First some background.
It all started back in June, when Lululemon had to recall a line of its pants because of complaints the fabric became see-through when women bent over to do the downward dog (link here, if like me, you're not au fait with yoga positions). Then, in the past month, customers were complaining that the pants' new material pilled - small balls of fibre form on the fabric.
So step up Lululemon co-founder, Chip Wilson.
In a Bloomberg TV interview, Wilson drops this shocker:
“Quite frankly, some women’s bodies just don't work for [the pants]… It’s really about the rubbing through the thighs, how much pressure is there over a period of time.”
Unleash the social media storm. This piece pretty much sums it up.
After a week, (yes a week) and an online petition asking him to say sorry, Wilson responded by releasing a video on the company’s Facebook page.
We will get to the video shortly but first, why put an apology on your Facebook page? Why not put it on YouTube, tweet the link, email key journalists and bloggers and make sure your mea culpa is sent far and wide?
As for the video, you can watch it here.
Where is the apology to his customers?
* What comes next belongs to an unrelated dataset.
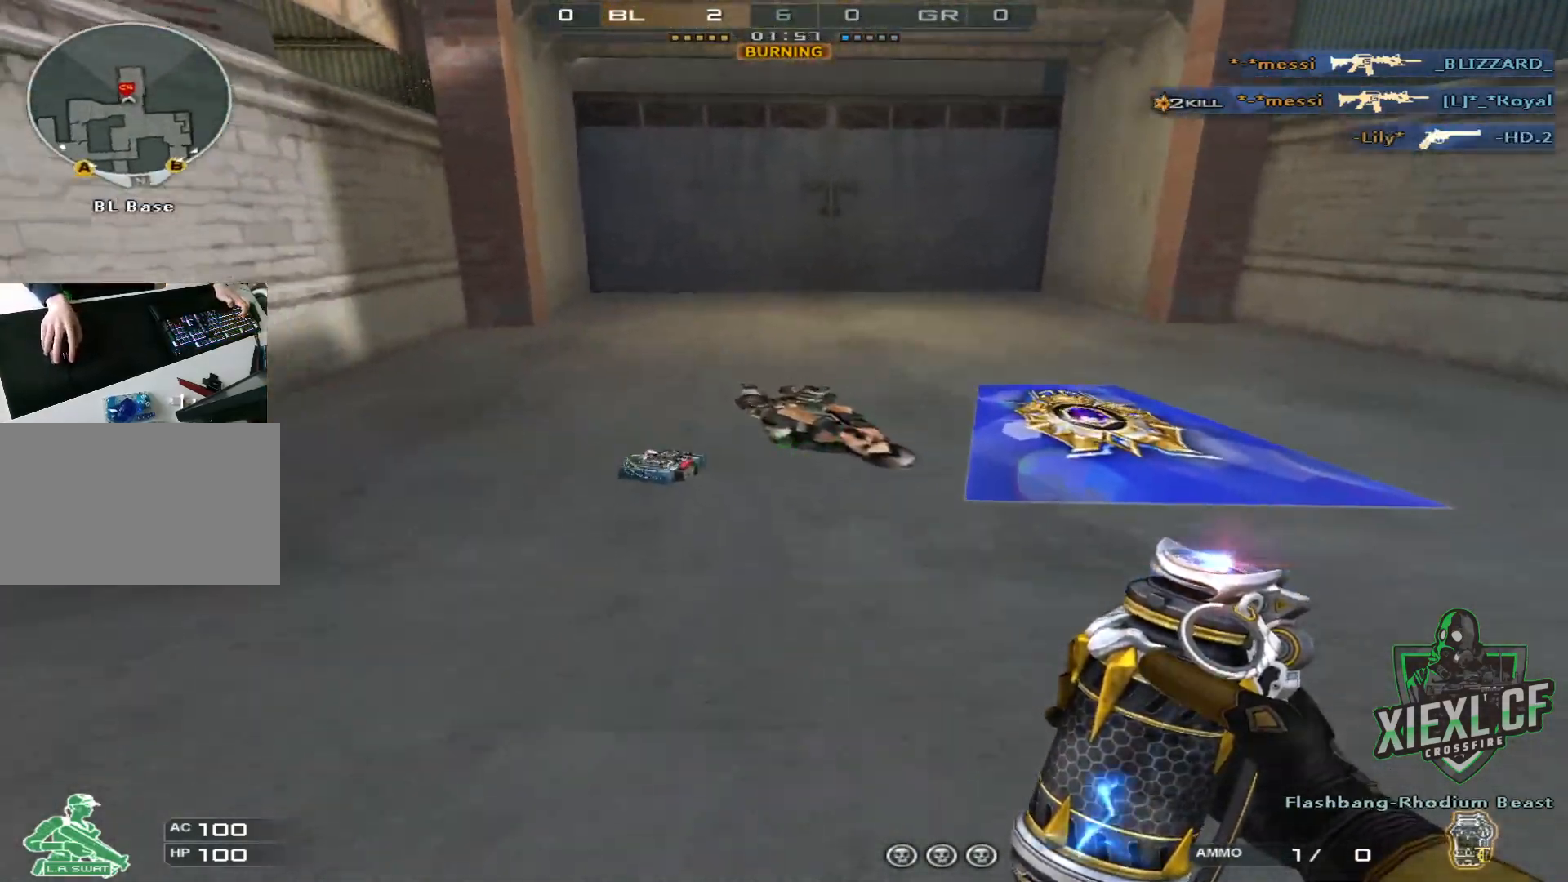
{"keys": ["d", "w"], "mouse": [], "events": [[83, "space", "up"], [233, "d", "down"], [417, "ctrl", "up"]]}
To women in general? He seems to be only saying sorry to his employees. They're an important stakeholder group and a separate video apologising to them would have been smart.
But there was no apology to those most offended and those who may well have brand loyalty. Sometimes there's something just as bad or even worse than no apology and that's one that misses the mark.
As PR disasters go, this was a doozy, only made far far worse and longer lasting by some very poor crisis management.